What’s the best type?
Most riders who enjoy cycling, and improve their skills and technique, will keep a balance between the two types. Doing that is generally seen as the key to maintaining motivation at a good level.
It’s easy to see that being a pro rider could remove the enjoyment from cycling, but it is a rare professional rider who does not still really enjoy being out on a bike most of the time. He or she is balancing the two types.
For an amateur, time spent in the saddle is always time well spent. But keeping an eye on Strava or other online tracking systems will provide a shot of extrinsic motivation to spur you on.
My new bike
“I thought it was the lightest, bestest thing in the world. I rode it all the way home with a smile on my face. I loved it.” It was ‘a’ new bike, but it wasn’t ‘the’ new bike, for Emma, a 27-year-old bar manager from Leeds. “It was a Halfords special, 500 quid, a Carrera with a Sora groupset, heavy own brand wheels and it weighed about 14 KG,” she said.
“After about a year riding it I started noticing people on nice bikes, and when all the summer bikes came out and I thought it might be time for an upgrade.” Pulsford agonised for months on what to get and finally her partner Andy solved it by buying her a frame for Christmas.
“It was a Giant TCR Composite. I dithered for a bit longer over Ultegra versus 105 and other bits and pieces. I went for Ultegra in the end and Ksyrium Elite wheels and a Fizik Arione Donna saddle. I was ready!
“The first ride was just awesome. I went on bumpy roads I know well and the carbon frame just soaked them up. I was dancing up the hills. I did a circuit I knew well and lopped about four minutes off my previous PB. “
The performance improvements continued in the weeks and months afterwards. ”I am getting PBs on every ride and I can’t wait to get the data into Strava and see all those lovely little cups and trophies come up, “ said Pulsford.
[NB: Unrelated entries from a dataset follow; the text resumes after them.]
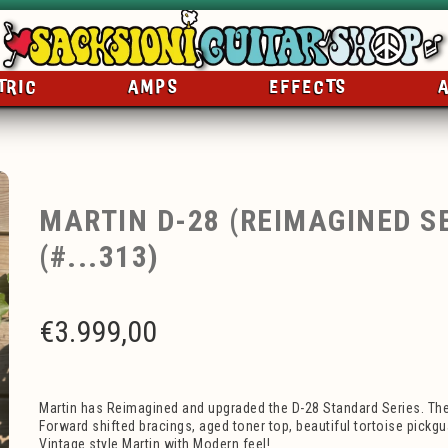
TRIC
AMPS
EFFECTS
MARTIN D-28 (REIMAGINED SE
(#...313)
€
3.999,00
Martin has Reimagined and upgraded the D-28 Standard Series. Th
Forward shifted bracings, aged toner top, beautiful tortoise pickg
Vintage style Martin with Modern feel!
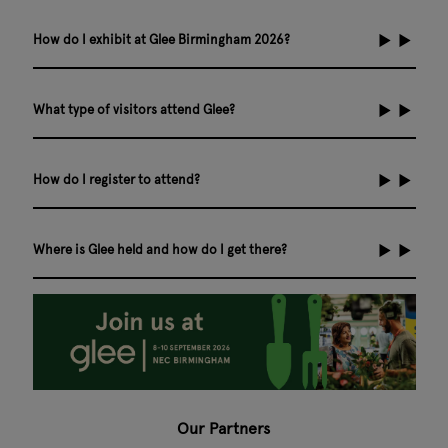
How do I exhibit at Glee Birmingham 2026?
What type of visitors attend Glee?
How do I register to attend?
Where is Glee held and how do I get there?
Our Partners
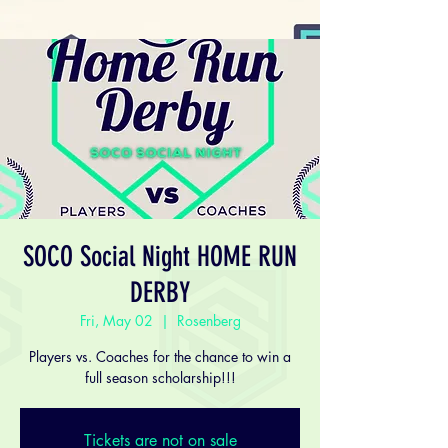
SOCO Social Night HOME RUN
DERBY
Fri, May 02
  |  
Rosenberg
Players vs. Coaches for the chance to win a
full season scholarship!!!
Tickets are not on sale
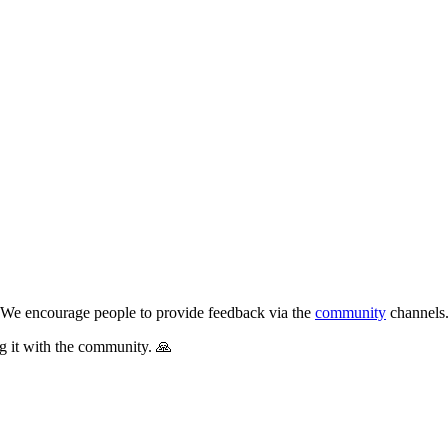
s. We encourage people to provide feedback via the
community
channels
g it with the community. 🙏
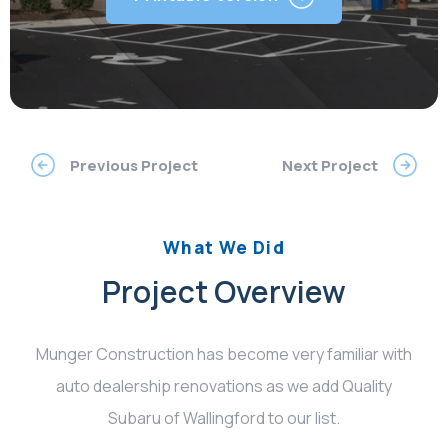
Previous Project
Next Project
What We Did
Project Overview
Munger Construction has become very familiar with
auto dealership renovations as we add Quality
Subaru of Wallingford to our list.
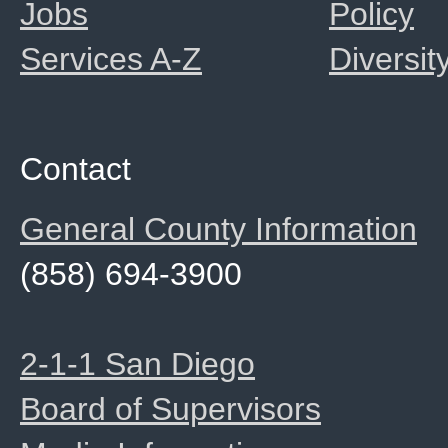
Jobs
Policy
Services A-Z
Diversit
Contact
General County Information
(858) 694-3900
2-1-1 San Diego
Board of Supervisors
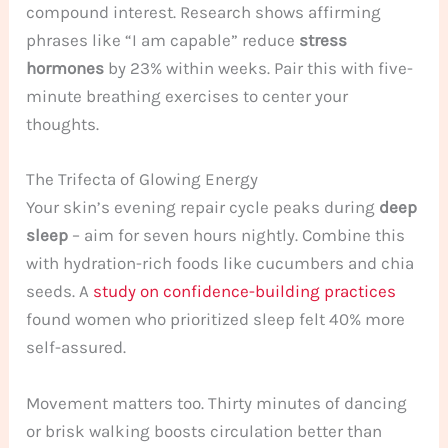
compound interest. Research shows affirming
phrases like “I am capable” reduce
stress
hormones
by 23% within weeks. Pair this with five-
minute breathing exercises to center your
thoughts.
The Trifecta of Glowing Energy
Your skin’s evening repair cycle peaks during
deep
sleep
– aim for seven hours nightly. Combine this
with hydration-rich foods like cucumbers and chia
seeds. A
study on confidence-building practices
found women who prioritized sleep felt 40% more
self-assured.
Movement matters too. Thirty minutes of dancing
or brisk walking boosts circulation better than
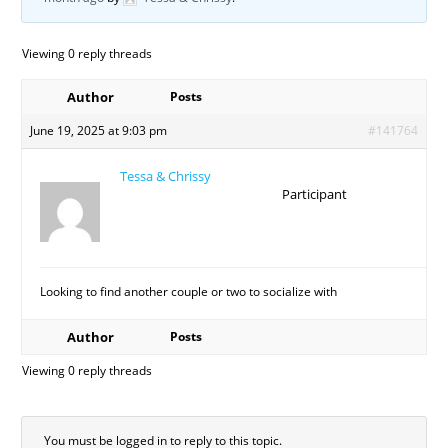
Viewing 0 reply threads
Author
Posts
June 19, 2025 at 9:03 pm
#141764
Tessa & Chrissy
Participant
Looking to find another couple or two to socialize with
Author
Posts
Viewing 0 reply threads
You must be logged in to reply to this topic.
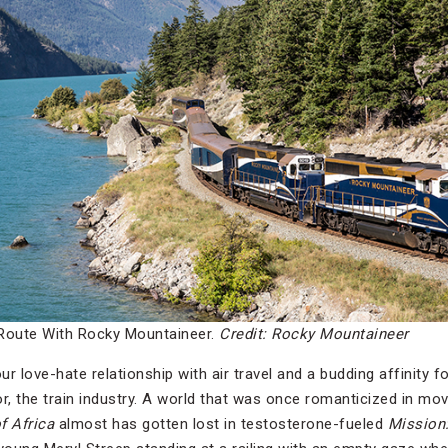
Route With Rocky Mountaineer.
Credit: Rocky Mountaineer
love-hate relationship with air travel and a budding affinity for
r, the train industry. A world that was once romanticized in mov
f Africa
almost has gotten lost in testosterone-fueled
Mission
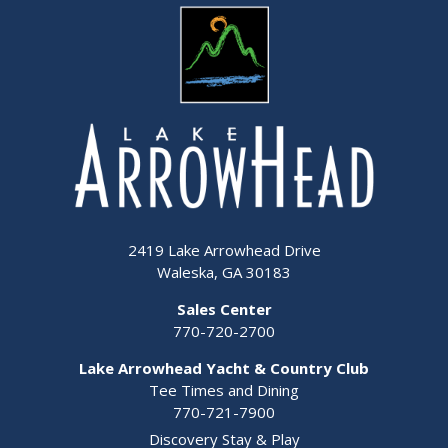
2419 Lake Arrowhead Drive
Waleska, GA 30183
Sales Center
770-720-2700
Lake Arrowhead Yacht & Country Club
Tee Times and Dining
770-721-7900
Discovery Stay & Play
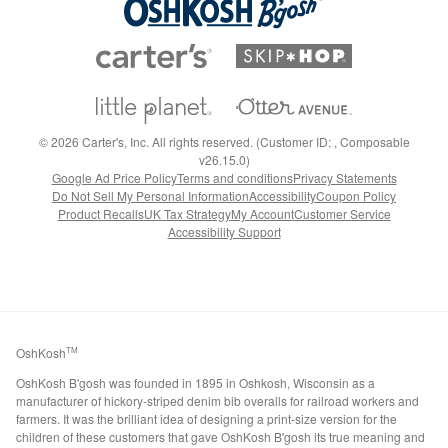
©
2026
Carter's, Inc. All rights reserved. (Customer ID: , Composable
v26.15.0)
Google Ad Price Policy
Terms and conditions
Privacy Statements
Do Not Sell My Personal Information
Accessibility
Coupon Policy
Product Recalls
UK Tax Strategy
My Account
Customer Service
Accessibility Support
OshKosh
TM
OshKosh B'gosh was founded in 1895 in Oshkosh, Wisconsin as a
manufacturer of hickory-striped denim bib overalls for railroad workers and
farmers. It was the brilliant idea of designing a print-size version for the
children of these customers that gave OshKosh B'gosh its true meaning and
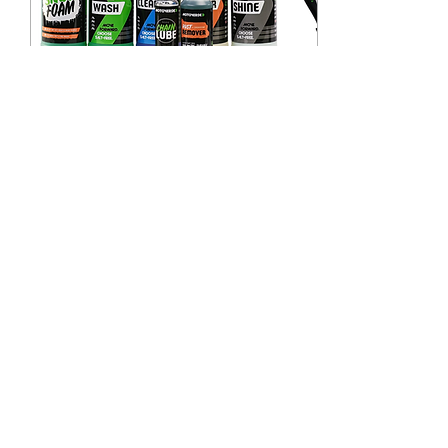
Dec 17, 2022
∙
1
min
MotoVerde - Exclusive
Customer Discount
As a thank you for using
Shiny Side Up -
Motorcycle Valet LTD we
are giving you all an
exclusive 15% discount
on all Motoverde
cleaning...
22
0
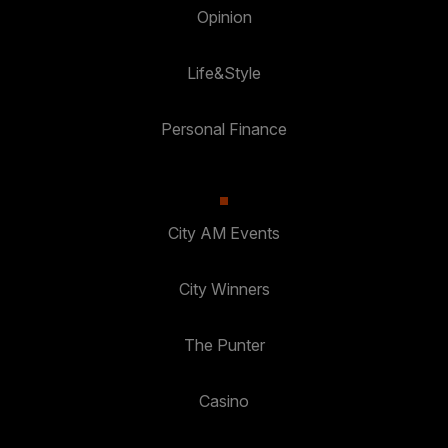
Opinion
Life&Style
Personal Finance
City AM Events
City Winners
The Punter
Casino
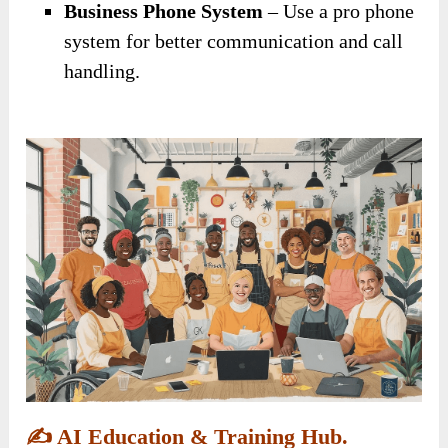
Business Phone System
– Use a pro phone
system for better communication and call
handling.
✍️
AI Education & Training Hub.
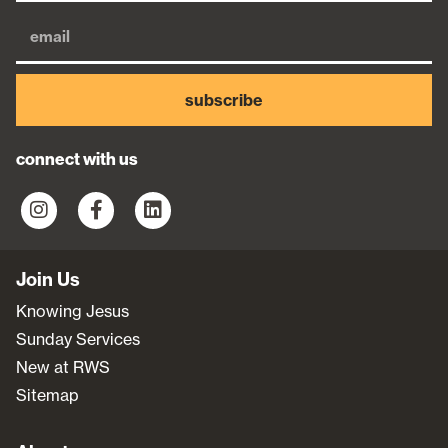
subscribe
connect with us
Join Us
Knowing Jesus
Sunday Services
New at RWS
Sitemap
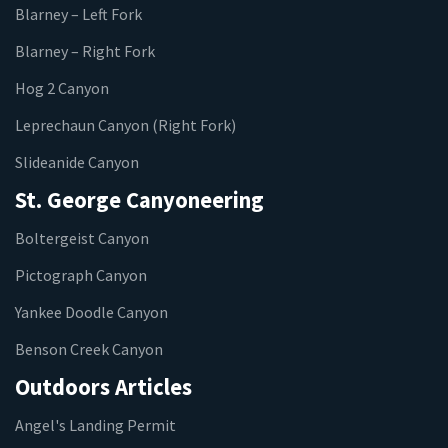
Blarney – Left Fork
Blarney – Right Fork
Hog 2 Canyon
Leprechaun Canyon (Right Fork)
Slideanide Canyon
St. George Canyoneering
Boltergeist Canyon
Pictograph Canyon
Yankee Doodle Canyon
Benson Creek Canyon
Outdoors Articles
Angel's Landing Permit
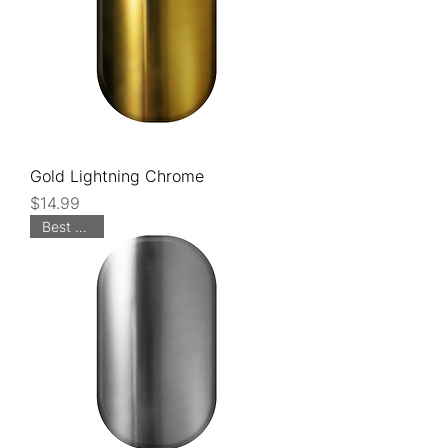
Gold Lightning Chrome
Price
$14.99
Best Seller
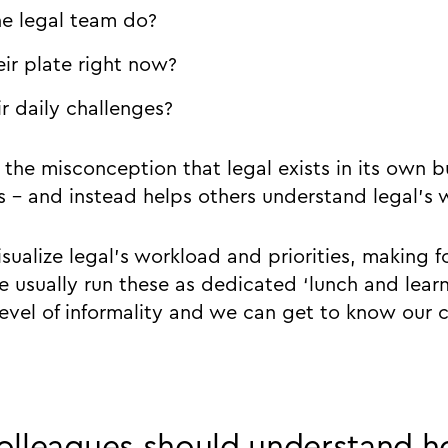
e legal team do?
ir plate right now?
r daily challenges?
e the misconception that legal exists in its own
s - and instead helps others understand legal’s 
visualize legal’s workload and priorities, making f
e usually run these as dedicated ‘lunch and learn
level of informality and we can get to know our 
olleagues should understand h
“It’s such a nice bike I feel I have to ride it harder. It makes me want to ride it”
“It has absolutely, without doubt made me ride more. I’ve gone from around 100 miles a week to 200,” Pownall said. And he thinks his increased mileage will be sustained. The 25-year-old cafe supervisor is loving his Scott Foil 20, with Ultegra group and Syncros wheelset.
“The first proper ride I had on it, everything instantly felt right. Every pedal stroke feels like it’s powering forward. Every gear change is slick and solid. It’s quicker in the flats and even though it’s lighter than my old bike, it’s quicker on descents, because I feel more confident.”
“I get PBs much more often now and my times have definitely improved on regular segments.” Pownall came off a Felt 95, with Sora nine speed groupset and Alex 500 rims — a workhorse of a bike that’s no lightweight. He bought it online without riding it first and before too long was looking around to replace it. “It dawned on me fairly quickly that it was quite hard to ride, and when I joined a club and saw some nicer bikes, I knew I had to get a new bike.”
Pownall took advice and bought from his local bike shop after test rides. He went for a previous model year and as a result got a bargain, paying £1,800, a discount of around £1,000 on full price.
“I am dreading the winter”, he says “because I’ll have to go back to the Felt. But people have said it will build fitness if I train through the winter on a heavier bike.”
One of the big differences Pownall has noticed might not be the first thing you think about: “It just sounds right,” he says. “Every time I change gear the sound is satisfying.” Pownall is now looking to step up to racing, something he had never considered aboard the old bike.